[Document segment — start]

There’s a ton of unnecessary nudity (both Brick and Maggie have to get their kit off at multiple points). Though the way Sienna Miller handles it is wonderful. It makes her portrayal of Maggie even more desperate and pathetic. There’s no reason for O’Connell as Brick to be naked, but I guess the production is trying to be equitable.
The other main conflict of the play, Brick’s descent into alcoholism after the death of his friend, Skipper, also makes little sense in this day and age. Or at least it doesn’t in this production.
It’s another way that better understanding of American culture could have helped the director’s choices. Brick’s pretty clearly gay and in denial in the text. Especially when we hear Maggie’s evidence about how great he was in bed because he wasn’t really into it. Brick insists what he felt for Skipper was “pure and clean” and that their relationship was like that and that he’s not gay. But nobody mourns as much as Brick when their friend dies. They mourn like Brick when their spouse dies.
Brick has some lines that are horrible examples of toxic masculinity, even while talking to his father, who shows love and respect for the gay men that left him their plantation and made the whole family rich. Big Daddy is actually telling Brick it’s ok to be gay, but Brick can’ t hear it. Some understanding of American football culture could have informed this part of the play greatly. It is STILL not ok to be gay in the NFL here. The NFL is notable for its rates of spousal abuse and animal abuse and homophobia. So, playing up Brick’s football past even more could have made this part make a bit more sense. It was just a given in the 1950s that it was normal to be homophobic when Williams wrote the lines. For it to work in the modern era, there has to be much more to it. But in this production, they just sort of lay there, not that O’Connell as Brick didn’t try.
Despite the muddled mess that this makes outside its historical context and outside its rigid class structure, the cast put in some excellent performances. Sienna Miller’s Maggie was clearly desperate and bitter, but you could also see the vivacious party girl that had attracted Brick in the first place. Her Maggie is very athletic and physical and she very much commands the stage with interesting action during the very, very long monologues that are the hallmarks of Williams’ work. Her accent was too lower class, but so was everyones. It was at least southern American.
Jack O’Connell as Brick had a hard row to hoe in the first place as Brick’s self-pitying is hard to not make unlikable. He didn’t quite manage it here. He managed real despair when he was talking about Skipper but mostly just seemed petulant and pouty most of the rest of the time. Not like someone decathecting. His accent was also clearly Irish in spots. Irish plus the lowest sort of West Virginia backwoods hillbilly. That’s not the accent of a genteel southern boy who went to the best private schools and then Old Miss.
Colm Meaney’s Big Daddy was just wonderful. Big Daddy can be an unlikeable character in the wrong hands, but Meany made him warm. You could see that he had trouble talking about his feelings, but that he certainly had them and actually cared about things. Certainly, Brick and certainly the legacy he’d built.
Lisa Palfrey as Big Mama by way of Mama June was an amazing performance. Her breakdown when Big Daddy’s cancer diagnosis is revealed was superb. And her hand-wringing fluffiness the rest of the time was delightful. I wish she could have played Big Mama as the genteel woman she was meant to be instead of the miniskirted buffoon they made her.
Haley Squires was perfectly odious as Sister Woman, Mae, Brian Gleeson was nearly too nice as brother Gooper. And though he had few lines, Michael J. Shannon’s horrid Preacher with the obsession of getting money for the church was just like every TV charlatan preacher that’s ever come out of the South. The children were nightmare-inducing.
All in all, the actors did what they could, but the production and direction lacked a fundamental understanding of the American South that made it not work.

[Document segment — finish]

Tasks to perform.
1: Using the review, decide whether each statement is true: (a) Colm Meaney made Big Daddy a warm character; (b) Jack O'Connell's accent as Brick was southern throughout; (c) Brian Gleeson played Gooper as too harsh. Answer yes or no for each, quoting the words that settle it.
2: Reproduce the review from "Colm Meaney’s Big" up to and including "legacy he’d built.".
3: Condense the paragraph of the review beginning "Lisa Palfrey as Big Mama" into a short bulleted list that keeps its main points.

[Data section — start]

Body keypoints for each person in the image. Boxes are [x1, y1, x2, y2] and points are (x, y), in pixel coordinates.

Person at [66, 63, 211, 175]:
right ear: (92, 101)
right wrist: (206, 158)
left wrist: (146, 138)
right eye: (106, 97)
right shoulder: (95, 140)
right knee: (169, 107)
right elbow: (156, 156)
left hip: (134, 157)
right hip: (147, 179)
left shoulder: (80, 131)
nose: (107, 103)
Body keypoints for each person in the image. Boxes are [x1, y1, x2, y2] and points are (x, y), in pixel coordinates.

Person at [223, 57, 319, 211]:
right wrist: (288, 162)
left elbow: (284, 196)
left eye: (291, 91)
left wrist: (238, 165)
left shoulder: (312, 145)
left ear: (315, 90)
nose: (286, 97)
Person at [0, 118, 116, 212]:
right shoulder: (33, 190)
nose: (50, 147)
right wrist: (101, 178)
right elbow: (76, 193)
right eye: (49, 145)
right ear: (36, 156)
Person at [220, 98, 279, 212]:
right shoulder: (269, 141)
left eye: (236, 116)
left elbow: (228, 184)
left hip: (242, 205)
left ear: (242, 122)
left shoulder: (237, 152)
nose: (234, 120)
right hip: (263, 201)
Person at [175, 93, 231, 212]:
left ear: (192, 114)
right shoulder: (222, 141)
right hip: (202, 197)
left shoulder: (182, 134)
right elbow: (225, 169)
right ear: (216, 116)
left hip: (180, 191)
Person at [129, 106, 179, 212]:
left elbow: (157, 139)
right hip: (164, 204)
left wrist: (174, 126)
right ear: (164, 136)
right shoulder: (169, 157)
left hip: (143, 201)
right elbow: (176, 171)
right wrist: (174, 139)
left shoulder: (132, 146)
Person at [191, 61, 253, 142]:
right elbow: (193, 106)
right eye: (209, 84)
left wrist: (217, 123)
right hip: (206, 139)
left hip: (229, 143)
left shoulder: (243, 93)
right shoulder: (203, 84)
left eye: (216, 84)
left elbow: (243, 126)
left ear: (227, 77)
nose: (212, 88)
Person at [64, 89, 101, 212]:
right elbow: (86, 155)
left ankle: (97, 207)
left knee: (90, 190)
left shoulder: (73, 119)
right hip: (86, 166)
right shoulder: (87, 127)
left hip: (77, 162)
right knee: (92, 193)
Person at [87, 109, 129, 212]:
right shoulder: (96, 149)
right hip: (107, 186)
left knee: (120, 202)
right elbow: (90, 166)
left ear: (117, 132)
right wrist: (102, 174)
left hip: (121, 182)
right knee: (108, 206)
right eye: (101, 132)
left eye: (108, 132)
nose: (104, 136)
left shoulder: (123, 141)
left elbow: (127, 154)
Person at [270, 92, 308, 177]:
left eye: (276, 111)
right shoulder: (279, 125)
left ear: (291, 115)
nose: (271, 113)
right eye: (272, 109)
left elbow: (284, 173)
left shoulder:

[Data section — finish]

Solution list.
1:
(a) Yes: "Big Daddy can be an unlikeable character in the wrong hands, but Meany made him warm."
(b) No: "His accent was also clearly Irish in spots."
(c) No: "Brian Gleeson was nearly too nice as brother Gooper."

2:
Colm Meaney’s Big Daddy was just wonderful. Big Daddy can be an unlikeable character in the wrong hands, but Meany made him warm. You could see that he had trouble talking about his feelings, but that he certainly had them and actually cared about things. Certainly, Brick and certainly the legacy he’d built.

3:
- Lisa Palfrey's Big Mama, played in the style of Mama June, was an amazing performance.
- Her breakdown when Big Daddy's cancer diagnosis is revealed was superb.
- Her hand-wringing fluffiness in the rest of the play was delightful.
- The reviewer wishes she had played Big Mama as the intended genteel woman rather than the miniskirted buffoon the production made her.